Some of the popular toys are being counterfeited entirely, but it happens more often that protected trademarks are being misused (counterfeited) in order to mark counterfeit toys that are not produced or authorized by a trademark holder in a licence agreement at all. Such products are often copied and sold under a trademark very similar to the original one (e.g. by replacing one letter only, a part of a drawing or the main character).
Apart from incurring damage to the manufacturer or the trademark holder of a genuine product by such counterfeiting, the use of counterfeit toys poses a substantial health risk. The toy industry stipulates high standards of quality and safety and their observance is subject to an arranged control system.

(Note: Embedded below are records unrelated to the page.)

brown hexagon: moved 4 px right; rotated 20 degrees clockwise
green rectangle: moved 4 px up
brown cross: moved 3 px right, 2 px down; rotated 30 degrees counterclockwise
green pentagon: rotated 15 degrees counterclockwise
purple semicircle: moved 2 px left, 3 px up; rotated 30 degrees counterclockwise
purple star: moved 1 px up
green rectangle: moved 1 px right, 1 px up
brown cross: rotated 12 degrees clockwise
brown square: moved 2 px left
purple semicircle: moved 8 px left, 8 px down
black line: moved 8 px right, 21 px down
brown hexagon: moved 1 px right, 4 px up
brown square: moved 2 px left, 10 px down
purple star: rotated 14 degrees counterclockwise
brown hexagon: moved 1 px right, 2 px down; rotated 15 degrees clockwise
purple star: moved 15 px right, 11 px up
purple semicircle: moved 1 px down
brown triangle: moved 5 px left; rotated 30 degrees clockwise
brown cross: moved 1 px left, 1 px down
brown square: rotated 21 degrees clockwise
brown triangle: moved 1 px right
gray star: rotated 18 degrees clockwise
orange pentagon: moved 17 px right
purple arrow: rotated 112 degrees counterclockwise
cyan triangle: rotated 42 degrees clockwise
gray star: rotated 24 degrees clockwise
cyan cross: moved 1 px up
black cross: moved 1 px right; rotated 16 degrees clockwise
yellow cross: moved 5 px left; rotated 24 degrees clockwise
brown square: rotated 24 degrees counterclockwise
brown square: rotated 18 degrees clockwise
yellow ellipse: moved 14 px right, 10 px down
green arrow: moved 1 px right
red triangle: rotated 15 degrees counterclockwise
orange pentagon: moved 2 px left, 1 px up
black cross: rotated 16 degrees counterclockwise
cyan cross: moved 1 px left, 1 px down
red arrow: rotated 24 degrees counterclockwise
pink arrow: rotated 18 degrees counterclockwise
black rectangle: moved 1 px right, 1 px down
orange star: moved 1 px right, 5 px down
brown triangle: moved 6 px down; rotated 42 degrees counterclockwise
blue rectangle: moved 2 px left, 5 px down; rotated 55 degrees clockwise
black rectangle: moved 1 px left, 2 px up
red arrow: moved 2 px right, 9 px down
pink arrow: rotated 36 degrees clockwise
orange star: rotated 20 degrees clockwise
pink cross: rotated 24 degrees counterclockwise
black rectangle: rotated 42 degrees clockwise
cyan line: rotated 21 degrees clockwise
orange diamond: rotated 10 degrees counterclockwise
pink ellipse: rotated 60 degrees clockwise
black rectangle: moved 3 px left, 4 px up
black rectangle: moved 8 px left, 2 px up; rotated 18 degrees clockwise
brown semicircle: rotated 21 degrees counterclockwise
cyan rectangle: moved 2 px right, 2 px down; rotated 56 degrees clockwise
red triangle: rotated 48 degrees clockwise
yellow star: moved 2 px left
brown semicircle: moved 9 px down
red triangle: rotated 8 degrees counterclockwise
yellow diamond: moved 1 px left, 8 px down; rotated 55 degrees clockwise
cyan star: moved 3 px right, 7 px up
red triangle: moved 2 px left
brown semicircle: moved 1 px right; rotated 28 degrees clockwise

As opposed hereto, considering the fact that there is no control when manufacturing and placing counterfeit products on the market, it is not only the quality of products that is questionable, but also their safety as to the children’s health and lives.
It is often that forbidden raw material is used in the production of counterfeit toys, such as azo- dyestuffs, phthalates and other hazardous chemicals proven to be harmful to human health, and used by counterfeiters because of their significantly lower prices and broad availability on the markets producing counterfeits.
Based on the public studies conducted, it is estimated for counterfeits to account for 12 percent of the total toy market in Europe. The main countries producing counterfeit toys are China and Turkey.